Furthermore, she asked that a financial audit be conducted of the school systems and how they are spending their money.
Aruna Saminathan, a Lake Norman High School junior, said that she knows firsthand that Lake Norman High is at maximum capacity.
The Advanced Placement Psychology class at the school has 50 students.
“Can a teacher really pay attention and meet each student’s needs?” she asked.
Voters must ask themselves how big can these classes get until the quality of education is affected, Saminathan said. “I do believe in five to 10 years we definitely need a new high and I support this bond,” she added.
Other community members cited school audits, a lack of trust in school administrators, the need for transparency and being double taxed as a resident of the Mooresville Graded Schools District, as reasons to oppose a bond referendum.
Bill Balatow, a realtor, said he will ask citizens to vote overwhelmingly yes for their children’s economic future – giving their children a reason to come back to the area and do great things for this county.
Shannon Viera, president of the Greater Statesville Chamber of Commerce and a parent of students in I-SS, said in order to grow residents must make education our No. 1 priority.
Viera said great schools encourage business development and if a big company is considering locating here, the first thing they want to hear about is the schools. “I know I did,” she said, referencing her move almost a year ago.

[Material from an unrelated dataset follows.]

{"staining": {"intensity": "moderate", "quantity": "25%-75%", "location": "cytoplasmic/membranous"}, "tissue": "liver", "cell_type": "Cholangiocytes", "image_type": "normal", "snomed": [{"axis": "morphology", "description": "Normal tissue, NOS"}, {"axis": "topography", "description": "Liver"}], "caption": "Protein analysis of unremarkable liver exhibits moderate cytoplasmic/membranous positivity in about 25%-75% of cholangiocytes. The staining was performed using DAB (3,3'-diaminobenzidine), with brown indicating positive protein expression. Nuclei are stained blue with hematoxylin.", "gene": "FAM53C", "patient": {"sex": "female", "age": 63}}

“We know that great schools increase our property values, decreases crime, encourages our family and residents to stay and be engaged. That is what education does,” Viera said.
Following the public hearing, commissioners unanimously approved a motion to formally begin the process of adopting a calendar for the bond referendum at their next meeting. There will be another public hearing before commissioners vote to consider putting the bond referendum on the March 2020 ballot.